Я помню один из самых темных дней. Мы были на даче, муж периодически уезжал в Москву, Дане было два месяца. Муж привез арбуз, оказалось – подкисший. Я это чувствовала, но так соскучилась по арбузам, что все равно поела. Естественно, это сказалось на ребенке. До утра я пыталась укачать дочь, но у нее болел живот, она не спала, кричала, не брала грудь. Нам всем было плохо. Хотелось все это как-нибудь выключить. В итоге она от усталости уснула у меня на животе, и я боялась пошелохнуться, только чтобы она хоть сколько-то поспала. В общем, мне было очень плохо. Мне не хватало знаний и гибкости, чтобы быстро перестроиться. У меня не самый простой ребенок, не самый удобный. Она не спала все время, хотела быть в контакте кожа к коже, и от меня требовалось усилие, чтобы перестроиться и дать ей это.
Большая часть того, что я читала, меня запугивало.
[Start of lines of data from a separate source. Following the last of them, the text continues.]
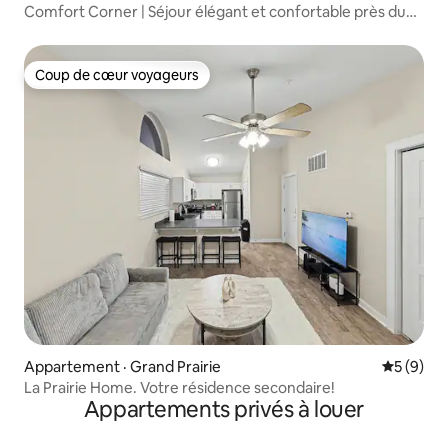
Comfort Corner | Séjour élégant et confortable près du
stade AT&T
Coup de cœur voyageurs
Coup de cœur voyageurs
Appartement · Grand Prairie
Note moy
5 (9)
La Prairie Home. Votre résidence secondaire!
Appartements privés à louer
Ко второй беременности я готовилась более основательно, читала не форумы, а соответствующую литературу.
Сейчас я бы посоветовала себе самой более адекватно подготовиться. Не читать бесконечные форумы про беременность. Понять, чего я хочу, раз уж на это пошла. Понять, какой стиль материнства, какой образ жизни мне ближе. Возможно, мне бы стоило обратиться к консультанту по материнству, чтобы быть готовой к тому, что новорожденный ребенок не спит 24 часа в сутки, что может быть совсем не так, как я себе это представляла.
История десятая
Ольга
«Реанимация – звучит почти как “рай”»
Ольга Коровякова. 37 лет В браке (10 лет). Две дочери (4 года и 6 месяцев). Живет в Москве
#ребенокВреанимации
#второйРебенок
Это мгновение должно было стать самым счастливым в моей жизни. У меня были прекрасные роды: без «насилия» и вмешательства, такие, как мечталось, со своей акушеркой, с улыбающимся и поддерживающим врачом. И, пережив последние, самые сложные минуты, я ждала ее крика, ждала ее у груди – этого я была лишена в первый раз из-за планового кесарева. Крика не было. Точнее, был: «Детская реанимация!» Мимо меня пронесли ребенка, совершенно белого и безмолвного. Люди продолжали прибывать.
– Подпишите согласие на наркоз!
Я малодушно подписала. Да что там – я б с удовольствием ушла в какой угодно наркоз, если бы после него можно было проснуться и обнаружить, что все это сон.
Крика все не было. Ева не дышала. На лицах врачей были сочувствие и… страх. Вот от этого страха хотелось провалиться в небытие.
Не сон. Это было моей первой мыслью.
– Как Ева? – преодолев ужас, спросила я.
– Ева, к сожалению (сердце вниз), в реанимации (бешеная радость – жива!).
Все остальное: отсутствие самостоятельного дыхания, судороги – я решила погуглить позже. Сейчас главное: я родила дочь, и она жива.
«Реанимация» – звучит почти как «рай».
Не знаю, что подумала акушерка, но я улыбалась.
1. Реанимация в роддоме – это жизнь по строгому графику. У мамы есть полчаса посещения, раз в три часа на то, чтобы сцедить молоко и «пообщаться с ребенком». Я приходила в реанимацию, сцеживала, и у меня оставалось 15 минут; дочка сначала находилась в лечебном сне, потом ее потихоньку из него вывели, но ничего особо не поменялось – она не двигалась и никак на меня не реагировала. Я говорила ей все эти правильные слова про то, что она сильная и мама ее любит, и бабушки-дедушки ее любят, и все ее ждут, но… чувствовала я себя при этом как человек, который разговаривает сам с собой. И – да, я ее гладила, потому что с самого начала спросила, можно или нет, и оказалось, что да. Она была на ощупь как теплая бархатная резина – совершенно неземной и… неживой материал. Один раз я протащила в трусах телефон и сфотографировала ее (было ужасно стремно попасться), это оказалось очень важно для всех: Ева наконец-то перестала быть абстрактным персонажем – обрела лицо, стала самой собой. Для всех, кроме меня.